The process of analyzing market depth through bid / asks table traditionally was known as tape reading.
Nowadays, tape reading process by itself is not a reliable trading strategy.
You can instead use it as a final check point for deciding on your trade entry point and size.
The top 5 levels of bid and asks seen on your retail trading terminal has no sufficient data for making an informed trade decison.
To fully make use of this process, you need to have access to level 3 data of NSE realtime data which gives you upto 20 levels of bid and asks.
Moreover,
When a large order is placed with a disclosed quantity condition, the order size is not reflected on the market depth table.
With plenty of automated algos, let to roam freely on the exchange servers to buckle up the retail trader, the order data on this table mostly represents dummy orders that are modified or canceled just a microsecond before they are about to get executed, for the fun of trapping the retail traders to buy at high and sell at low.
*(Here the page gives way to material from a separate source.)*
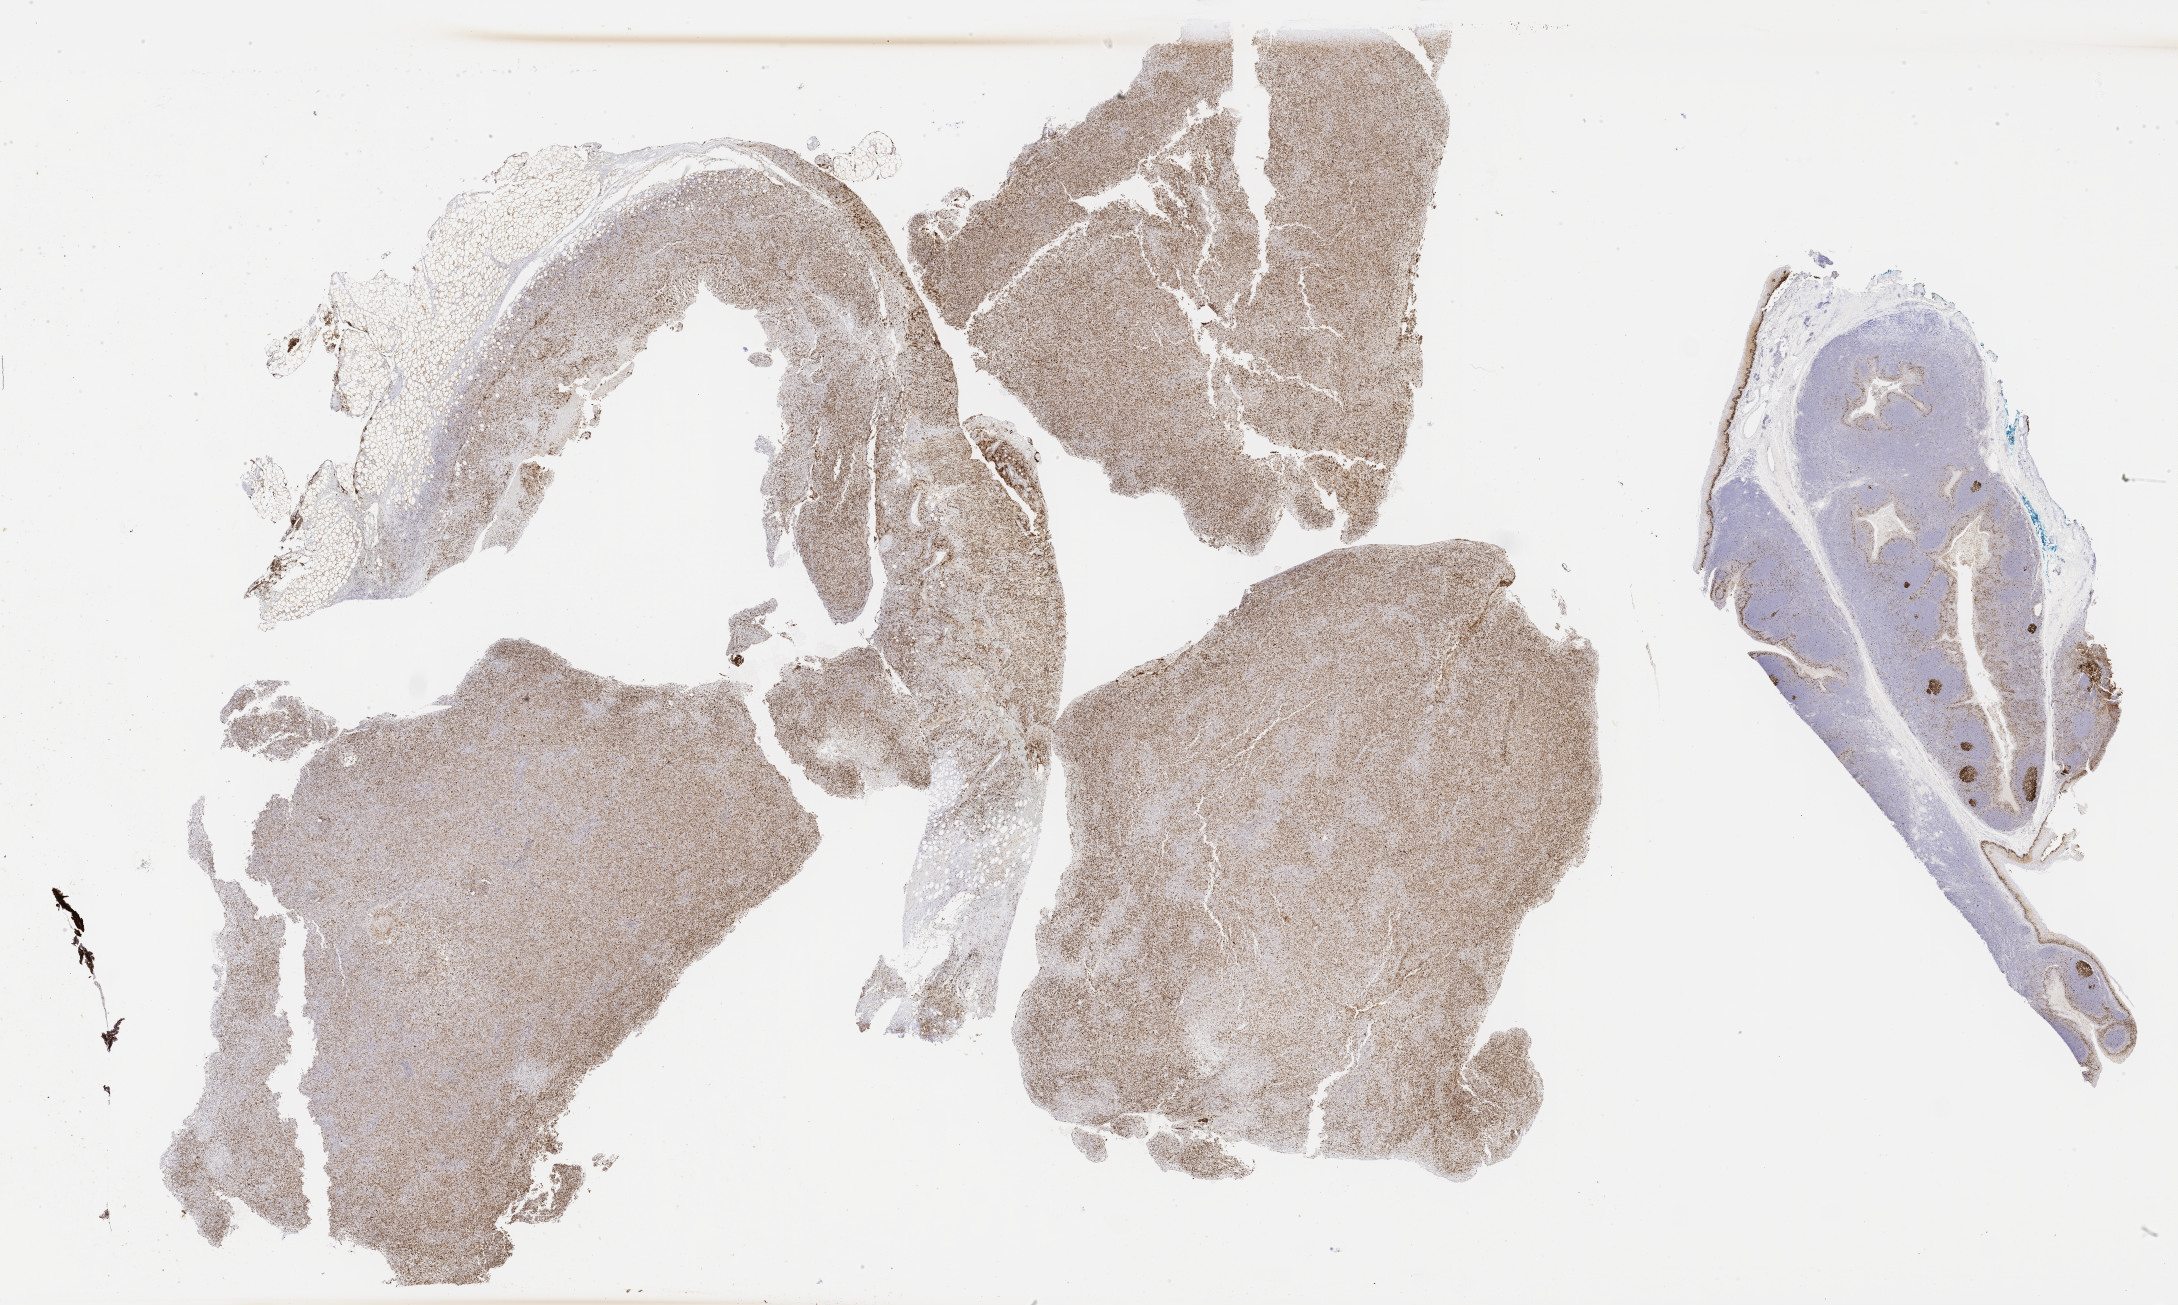
IHC for Ki-67, whole-slide image — low-resolution overview of the scanned area, about 35.2 x 21.1 mm. Patient sex: female.
Specimen: tumor tissue.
I had a bad experience yesterday (18-Oct-2019) on NSE while trading using market depth information. I was short on ZEEL at 12:10. The market depth information showed 1 crore 50 lakh supply and 15 lakh demand. So, naturally I expected the stock to hit its lower circuit of 238.05. But within 10 seconds, the market depth changed drastically. The supply dropped to 25 lakh within 10 seconds, and the stock started moving up. Within another 30 seconds, the demand increased to 30 lakhs and supply dropped to 16 lakhs. The stock shot up from 240 to 259 in the next 30 minutes without any pull back. I guess someone flooded the system with dummy sell orders between 10:30 to 12:00 noon to get the retail traders to sell lower and lower, and then swooped in at 12:15 to buy up the stock at the lower prices. I don’t think the exchanges have any safeguards against such manipulation. Possibility of manipulation of market depth by big players (fund houses?) is something to be kept in mind if you are using market depth information to make your trading decisions.
You should never trade only based on market depth.
before, in my paper trade time, may be last year, i used to check market depth & trade accordingly. but one day i found totally opposite scenario, just like the above you have mentioned. Sell orders were around 50 lakhs & buy orders are around 12 lakhs but still market was going upwards.
So in my opinion, in intraday trade, let the first market decide where it is heading. up trend or down trend. this you can confirm by Price Action , Support & Resistance level , Multiple time frames, Volumes & market depth etc. then trade accordingly with small quantities.